AVADirect mounted a pair of Samsung Super-WriteMaster DVD burners in the chassis, leaving two external 5.25-inch drive bays open. We consider a CD/DVD burner to be essential equipment in any PC, but one is typically enough; we would have preferred to see a Blu-ray drive in that second bay. A Blu-ray burner would likely have blown the budget, but since we requested an all-around multimedia PC, we expected to be able to watch HD movies on these rigs.
A Sabrent CRW-UINB media-card reader occupied one of the two external 3.5-inch drive bays. In addition to supporting every type of flash-memory media we can think of, there’s a third USB port (there are two more on top of the case itself). These drives are so inexpensive (you can buy this model online for less than $15) that we so no reason why any multimedia-oriented PC should come without one.

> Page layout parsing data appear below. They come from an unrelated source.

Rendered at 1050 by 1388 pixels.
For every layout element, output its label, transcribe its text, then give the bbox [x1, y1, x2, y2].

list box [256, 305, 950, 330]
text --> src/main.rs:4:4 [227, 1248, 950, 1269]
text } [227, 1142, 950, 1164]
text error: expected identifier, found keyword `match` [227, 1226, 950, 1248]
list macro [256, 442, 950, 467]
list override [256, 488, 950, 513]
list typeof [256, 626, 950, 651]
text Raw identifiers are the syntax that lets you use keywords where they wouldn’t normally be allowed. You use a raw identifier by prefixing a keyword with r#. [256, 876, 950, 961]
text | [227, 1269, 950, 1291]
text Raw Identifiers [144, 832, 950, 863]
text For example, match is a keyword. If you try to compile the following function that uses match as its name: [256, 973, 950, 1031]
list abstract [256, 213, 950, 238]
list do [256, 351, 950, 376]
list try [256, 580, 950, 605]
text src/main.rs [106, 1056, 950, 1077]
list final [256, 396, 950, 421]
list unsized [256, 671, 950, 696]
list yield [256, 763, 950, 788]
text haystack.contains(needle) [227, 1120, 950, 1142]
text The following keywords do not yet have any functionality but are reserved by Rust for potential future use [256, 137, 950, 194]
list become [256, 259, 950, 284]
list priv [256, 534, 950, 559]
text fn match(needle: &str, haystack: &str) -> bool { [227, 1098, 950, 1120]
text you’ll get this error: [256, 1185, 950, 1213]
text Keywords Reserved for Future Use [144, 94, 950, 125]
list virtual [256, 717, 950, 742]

As we mentioned earlier, AVADirect picked Thermaltake’s V9 VJ40001W2Z to house their offering. The V9 is an attractive mid-tower case fabricated from steel. The power supply—our eval unit was equipped with a 750-watt Corsair TX750—sits at the bottom of the enclosure, which renders the unit less top heavy than designs that mount the PSU up top. There’s no door on the front to cover the exposed drive bays, but we didn’t miss it; the more you access the drives there, the more likely you’ll be to wind up taking it off its hinges anyway.
A 120 mm fan lit by a red LED draws air in through the front of the V9 and blows it over the five 3.5-inch drive bays. Air is exhausted by a 25m mm fan in the rear of the chassis and a huge 230 mm on top. The large fan on top is covered by a flimsy steel mesh that caved in when we leaned on it to plug in our mouse and keyboard into the rear USB ports. Whoops! Fortunately, it didn’t affect the fan’s rotation.
There’s a mic input and headphone output adjacent to the two USB ports on the top of the case, but there’s no front-mounted FireWire or eSATA port. That will leave enthusiasts doing a reach-around to plug in a FireWire-equipped digital camcorder.